◆ MATERIAL PROVIDED:
------------------------------------
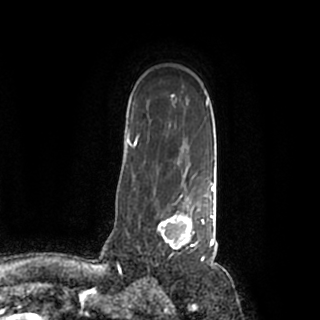
Breast MRI (dynamic contrast-enhanced), one axial slice. Slice 145 of 200 in the series (ordered by position). Cropped to one breast. Dynamic contrast-enhanced series, time point 2 of 7 at this slice position (early post-contrast). 1.5 T. TE 2.2 ms, TR 4.6 ms. 0.8 mm slice thickness. 320 × 320 image matrix. Female patient.
Structures marked on this image (semi-automatically segmented with operator editing):
- enhancing-tissue mask used for the functional tumour volume (all voxels passing the contrast-enhancement thresholds inside the analysis volume; usually the tumour): bounding box <154,184,215,259> (left, top, right, bottom; pixels)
------------------------------------
◆ TASK BRIEF:
Write out the listing above in full, word for word, with no pictures.

◆ SOLVED PROBLEM:
Breast MRI (dynamic contrast-enhanced), one axial slice. Slice 145 of 200 in the series (ordered by position). Cropped to one breast. Dynamic contrast-enhanced series, time point 2 of 7 at this slice position (early post-contrast). 1.5 T. TE 2.2 ms, TR 4.6 ms. 0.8 mm slice thickness. 320 × 320 image matrix. Female patient.
Structures marked on this image (semi-automatically segmented with operator editing):
- enhancing-tissue mask used for the functional tumour volume (all voxels passing the contrast-enhancement thresholds inside the analysis volume; usually the tumour): bounding box <154,184,215,259> (left, top, right, bottom; pixels)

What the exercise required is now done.